Ernst Mayer was a German sculptor in the classical style.
Education
After elementary school, in 1810, Ernst Mayer was apprenticed to Antonio Isopi, the Italian sculptor working for the king. When he had finished his apprenticeship he worked for Isopi both in Ludwigsburg and in Wasseralfingen, where Isopi’s colossal sculptures of a lion and stag – still to be seen in front of the Stuttgart New Castle – were cast.
Career
He was a pupil of Antonio Isopi and worked for Leo von Klenze, mainly in Munich where in 1830 he became Professor of Sculpture at the Polytechnic, now the Technical University. Mayer was the ninth child of Johann Ernst Mayer (1754 – 1812), a stocking manufacturer, who had become master of the household and garden supervisor at the Ludwigsburg castle of Duke (later King) Friedrich I of Württemberg. From him he learned the crafts of sculpture, casting and ornament as well as the Italian language, which was beneficial to him on his later sojourn in Rome.
In 1818 Leo von Klenze invited the 22-year-old Ernst Mayer, together with Isopi, to Munich and employed him in his workshop.
From 1821 to 1825 Mayer was in Rome and again worked for von Wagner, who acquired antique statues for crown prince and future king Ludwig I of Bavaria. At the same tame he was employed by the Danish sculptor Bertel Thorvaldsen, for whom he created reliefs for the Walhalla in Regensburg.

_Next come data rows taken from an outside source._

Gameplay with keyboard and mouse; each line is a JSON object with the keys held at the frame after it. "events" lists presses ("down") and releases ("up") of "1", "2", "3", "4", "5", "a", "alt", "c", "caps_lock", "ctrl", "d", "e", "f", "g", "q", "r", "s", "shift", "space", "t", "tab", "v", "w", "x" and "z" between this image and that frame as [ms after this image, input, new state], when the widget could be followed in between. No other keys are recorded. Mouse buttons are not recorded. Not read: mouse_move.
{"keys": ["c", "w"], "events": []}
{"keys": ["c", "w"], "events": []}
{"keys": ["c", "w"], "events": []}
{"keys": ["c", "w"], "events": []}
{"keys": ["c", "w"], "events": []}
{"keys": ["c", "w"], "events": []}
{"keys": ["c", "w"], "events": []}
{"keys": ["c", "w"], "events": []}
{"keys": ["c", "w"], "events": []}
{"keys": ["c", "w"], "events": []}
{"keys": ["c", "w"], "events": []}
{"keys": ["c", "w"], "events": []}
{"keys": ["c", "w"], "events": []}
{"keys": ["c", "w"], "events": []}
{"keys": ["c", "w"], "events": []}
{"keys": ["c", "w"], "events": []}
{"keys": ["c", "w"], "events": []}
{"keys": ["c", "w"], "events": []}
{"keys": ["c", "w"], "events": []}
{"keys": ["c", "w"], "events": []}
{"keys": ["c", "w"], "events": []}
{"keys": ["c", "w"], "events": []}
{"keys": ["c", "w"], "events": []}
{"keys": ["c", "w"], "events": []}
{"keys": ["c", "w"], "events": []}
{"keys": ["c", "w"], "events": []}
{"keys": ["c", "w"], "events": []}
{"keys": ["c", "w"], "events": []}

The two genii at the bottom of the monument are by Mayer. Back in Munich, Mayer continued restoring antique statues, but also created sculptures of his own, including the pediment figures for the Glyptothek building, among them three antique artists representing the crafts that Mayer himself practised: the modeller (Koroplastes), the bronze caster (Statuarius) and the stone sculptor (Glyptos).
In 1830 Mayer became Professor of Stone Sculpting at the Polytechnic in Munich.
Mayer died in Munich at the age of 47 on 21 January 1844 of a skull fracture after a fall on ice in front of his workshop. His successor at the Munich Polytechnic was his pupil Johann Halbig.